* TASK ITEM *
Update the items below so that every "value" becomes "number", with the rest unchanged. Leave out the pictures.

* RECORD EXCERPTS *
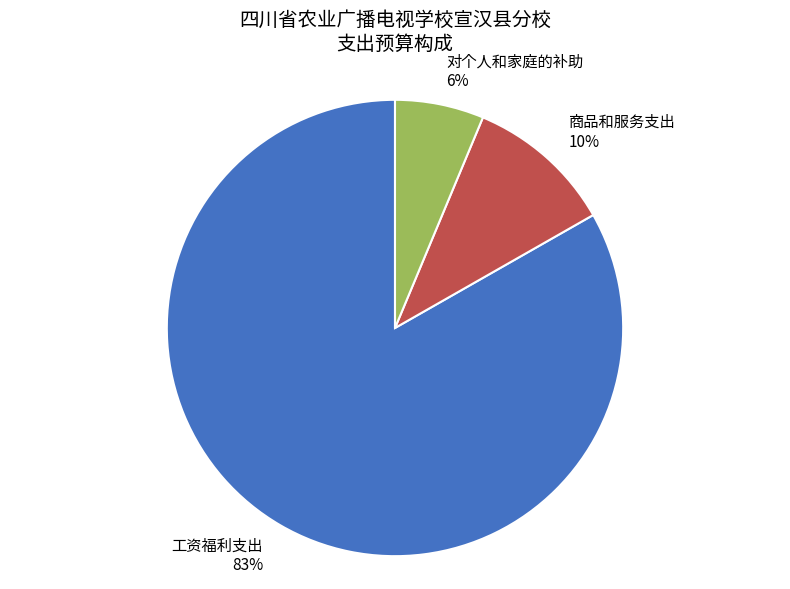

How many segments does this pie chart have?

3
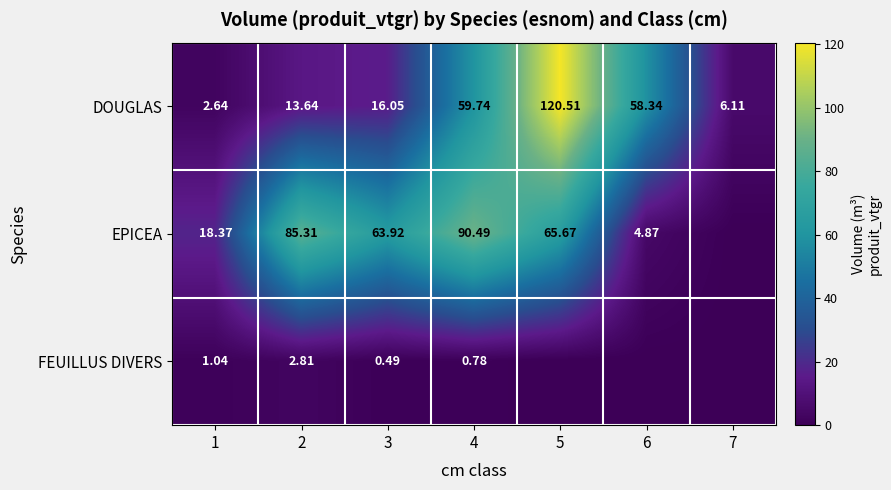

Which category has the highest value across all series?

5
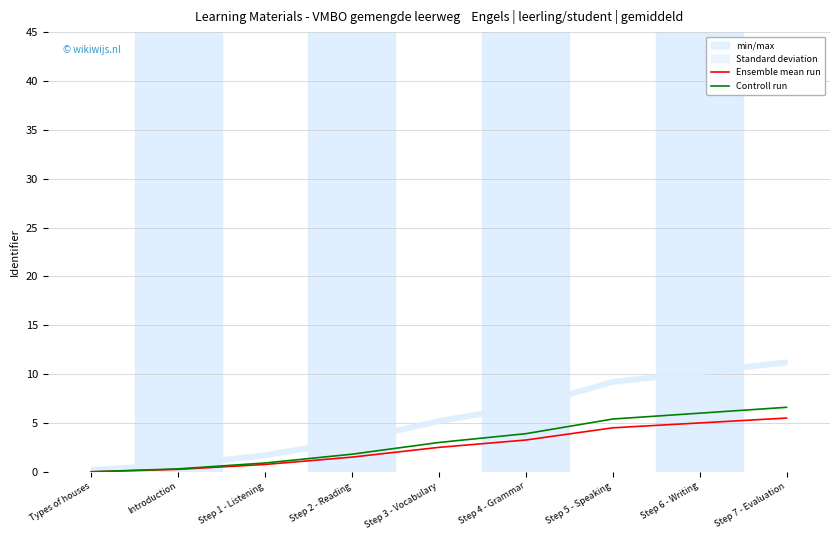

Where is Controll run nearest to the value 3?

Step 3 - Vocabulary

* WORKED SOLUTION *
How many segments does this pie chart have?

3

Which category has the highest number across all series?

5

Where is Controll run nearest to the number 3?

Step 3 - Vocabulary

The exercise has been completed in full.